[Supplied records — start]
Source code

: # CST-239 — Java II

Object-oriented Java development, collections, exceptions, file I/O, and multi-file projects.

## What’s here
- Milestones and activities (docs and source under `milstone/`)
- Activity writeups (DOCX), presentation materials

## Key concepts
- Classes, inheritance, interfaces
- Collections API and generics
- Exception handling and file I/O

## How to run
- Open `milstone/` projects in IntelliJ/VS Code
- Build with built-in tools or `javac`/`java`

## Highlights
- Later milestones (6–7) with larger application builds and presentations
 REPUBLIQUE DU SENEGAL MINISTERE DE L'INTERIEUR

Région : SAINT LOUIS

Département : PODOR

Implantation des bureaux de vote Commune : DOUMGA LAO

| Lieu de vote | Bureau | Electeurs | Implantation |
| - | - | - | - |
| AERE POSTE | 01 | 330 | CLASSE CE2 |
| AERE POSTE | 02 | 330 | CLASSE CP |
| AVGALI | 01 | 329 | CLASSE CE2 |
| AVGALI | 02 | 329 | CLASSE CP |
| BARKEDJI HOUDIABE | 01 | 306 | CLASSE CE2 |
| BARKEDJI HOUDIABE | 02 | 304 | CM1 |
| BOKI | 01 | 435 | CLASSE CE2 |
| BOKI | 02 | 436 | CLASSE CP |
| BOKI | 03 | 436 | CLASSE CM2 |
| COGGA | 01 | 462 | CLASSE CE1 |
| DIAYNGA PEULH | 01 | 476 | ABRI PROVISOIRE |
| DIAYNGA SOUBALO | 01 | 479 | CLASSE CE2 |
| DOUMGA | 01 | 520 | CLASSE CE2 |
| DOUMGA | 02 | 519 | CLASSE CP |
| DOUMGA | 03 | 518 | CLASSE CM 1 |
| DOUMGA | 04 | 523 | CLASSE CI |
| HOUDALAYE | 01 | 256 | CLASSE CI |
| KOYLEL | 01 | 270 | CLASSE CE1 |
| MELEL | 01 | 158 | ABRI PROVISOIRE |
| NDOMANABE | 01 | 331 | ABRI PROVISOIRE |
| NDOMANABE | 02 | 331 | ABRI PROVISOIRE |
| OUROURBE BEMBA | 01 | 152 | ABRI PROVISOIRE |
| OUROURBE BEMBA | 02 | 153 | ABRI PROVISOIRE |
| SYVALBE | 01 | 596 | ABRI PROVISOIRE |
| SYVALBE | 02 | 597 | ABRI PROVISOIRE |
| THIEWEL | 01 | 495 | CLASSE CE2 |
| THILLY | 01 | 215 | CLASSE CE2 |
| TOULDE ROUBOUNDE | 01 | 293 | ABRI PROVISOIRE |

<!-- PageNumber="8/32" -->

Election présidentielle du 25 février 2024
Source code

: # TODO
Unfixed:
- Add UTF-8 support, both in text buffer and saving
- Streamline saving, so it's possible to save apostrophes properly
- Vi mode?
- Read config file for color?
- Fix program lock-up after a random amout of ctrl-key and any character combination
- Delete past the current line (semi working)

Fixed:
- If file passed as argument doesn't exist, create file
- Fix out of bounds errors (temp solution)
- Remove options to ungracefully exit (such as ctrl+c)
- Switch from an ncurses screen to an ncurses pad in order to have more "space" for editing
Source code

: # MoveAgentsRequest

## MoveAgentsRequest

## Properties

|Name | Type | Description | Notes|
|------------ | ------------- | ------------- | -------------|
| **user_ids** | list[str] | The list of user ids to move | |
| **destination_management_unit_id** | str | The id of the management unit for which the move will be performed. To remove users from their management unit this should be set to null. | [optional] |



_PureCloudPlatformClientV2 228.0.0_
[Supplied records — finish]
*What you need to do*
Write every line of the entries again, word for word.

*Task response*
Source code

: # CST-239 — Java II

Object-oriented Java development, collections, exceptions, file I/O, and multi-file projects.

## What’s here
- Milestones and activities (docs and source under `milstone/`)
- Activity writeups (DOCX), presentation materials

## Key concepts
- Classes, inheritance, interfaces
- Collections API and generics
- Exception handling and file I/O

## How to run
- Open `milstone/` projects in IntelliJ/VS Code
- Build with built-in tools or `javac`/`java`

## Highlights
- Later milestones (6–7) with larger application builds and presentations
 REPUBLIQUE DU SENEGAL MINISTERE DE L'INTERIEUR

Région : SAINT LOUIS

Département : PODOR

Implantation des bureaux de vote Commune : DOUMGA LAO

| Lieu de vote | Bureau | Electeurs | Implantation |
| - | - | - | - |
| AERE POSTE | 01 | 330 | CLASSE CE2 |
| AERE POSTE | 02 | 330 | CLASSE CP |
| AVGALI | 01 | 329 | CLASSE CE2 |
| AVGALI | 02 | 329 | CLASSE CP |
| BARKEDJI HOUDIABE | 01 | 306 | CLASSE CE2 |
| BARKEDJI HOUDIABE | 02 | 304 | CM1 |
| BOKI | 01 | 435 | CLASSE CE2 |
| BOKI | 02 | 436 | CLASSE CP |
| BOKI | 03 | 436 | CLASSE CM2 |
| COGGA | 01 | 462 | CLASSE CE1 |
| DIAYNGA PEULH | 01 | 476 | ABRI PROVISOIRE |
| DIAYNGA SOUBALO | 01 | 479 | CLASSE CE2 |
| DOUMGA | 01 | 520 | CLASSE CE2 |
| DOUMGA | 02 | 519 | CLASSE CP |
| DOUMGA | 03 | 518 | CLASSE CM 1 |
| DOUMGA | 04 | 523 | CLASSE CI |
| HOUDALAYE | 01 | 256 | CLASSE CI |
| KOYLEL | 01 | 270 | CLASSE CE1 |
| MELEL | 01 | 158 | ABRI PROVISOIRE |
| NDOMANABE | 01 | 331 | ABRI PROVISOIRE |
| NDOMANABE | 02 | 331 | ABRI PROVISOIRE |
| OUROURBE BEMBA | 01 | 152 | ABRI PROVISOIRE |
| OUROURBE BEMBA | 02 | 153 | ABRI PROVISOIRE |
| SYVALBE | 01 | 596 | ABRI PROVISOIRE |
| SYVALBE | 02 | 597 | ABRI PROVISOIRE |
| THIEWEL | 01 | 495 | CLASSE CE2 |
| THILLY | 01 | 215 | CLASSE CE2 |
| TOULDE ROUBOUNDE | 01 | 293 | ABRI PROVISOIRE |

<!-- PageNumber="8/32" -->

Election présidentielle du 25 février 2024
Source code

: # TODO
Unfixed:
- Add UTF-8 support, both in text buffer and saving
- Streamline saving, so it's possible to save apostrophes properly
- Vi mode?
- Read config file for color?
- Fix program lock-up after a random amout of ctrl-key and any character combination
- Delete past the current line (semi working)

Fixed:
- If file passed as argument doesn't exist, create file
- Fix out of bounds errors (temp solution)
- Remove options to ungracefully exit (such as ctrl+c)
- Switch from an ncurses screen to an ncurses pad in order to have more "space" for editing
Source code

: # MoveAgentsRequest

## MoveAgentsRequest

## Properties

|Name | Type | Description | Notes|
|------------ | ------------- | ------------- | -------------|
| **user_ids** | list[str] | The list of user ids to move | |
| **destination_management_unit_id** | str | The id of the management unit for which the move will be performed. To remove users from their management unit this should be set to null. | [optional] |



_PureCloudPlatformClientV2 228.0.0_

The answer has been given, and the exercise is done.